Aim of the task →
Report the lines of the data below that contain the string "تجهيز".

[Records shown — start]

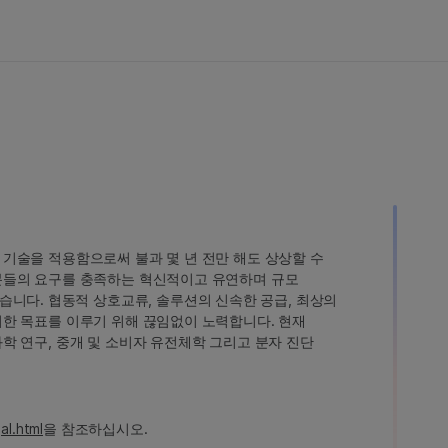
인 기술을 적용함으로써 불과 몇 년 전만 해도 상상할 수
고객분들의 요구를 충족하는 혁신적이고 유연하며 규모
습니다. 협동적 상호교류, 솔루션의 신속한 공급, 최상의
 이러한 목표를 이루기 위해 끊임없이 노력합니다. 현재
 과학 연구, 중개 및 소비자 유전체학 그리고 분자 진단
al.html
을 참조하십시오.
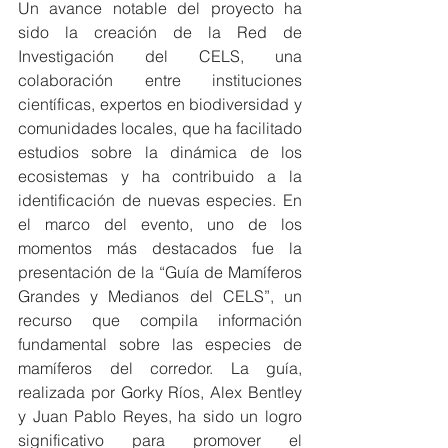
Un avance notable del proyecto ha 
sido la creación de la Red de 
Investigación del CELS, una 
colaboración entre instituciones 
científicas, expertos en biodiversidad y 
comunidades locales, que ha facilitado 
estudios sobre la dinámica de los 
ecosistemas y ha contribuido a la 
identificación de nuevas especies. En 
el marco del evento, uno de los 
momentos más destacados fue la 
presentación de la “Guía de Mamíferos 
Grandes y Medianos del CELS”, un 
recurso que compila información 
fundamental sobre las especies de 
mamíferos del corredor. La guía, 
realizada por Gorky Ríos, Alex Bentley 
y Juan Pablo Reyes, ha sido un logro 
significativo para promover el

[Records shown — finish]
[Records shown — start]

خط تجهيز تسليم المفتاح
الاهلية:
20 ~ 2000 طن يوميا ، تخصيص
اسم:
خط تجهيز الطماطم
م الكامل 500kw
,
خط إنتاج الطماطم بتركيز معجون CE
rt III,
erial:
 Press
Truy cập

[Records shown — finish]
[Records shown — start]

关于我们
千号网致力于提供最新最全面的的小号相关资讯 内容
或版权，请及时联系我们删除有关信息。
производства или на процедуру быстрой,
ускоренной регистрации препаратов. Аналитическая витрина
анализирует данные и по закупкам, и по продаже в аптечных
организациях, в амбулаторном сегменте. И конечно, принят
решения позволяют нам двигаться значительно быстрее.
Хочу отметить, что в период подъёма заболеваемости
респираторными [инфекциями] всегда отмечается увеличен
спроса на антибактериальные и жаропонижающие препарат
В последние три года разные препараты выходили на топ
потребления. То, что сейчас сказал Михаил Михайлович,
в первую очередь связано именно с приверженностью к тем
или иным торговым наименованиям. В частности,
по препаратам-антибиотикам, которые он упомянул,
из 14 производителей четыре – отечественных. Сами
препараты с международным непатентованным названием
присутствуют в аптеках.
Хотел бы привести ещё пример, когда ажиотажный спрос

[Records shown — finish]

Task solution →
خط تجهيز تسليم المفتاح
خط تجهيز الطماطم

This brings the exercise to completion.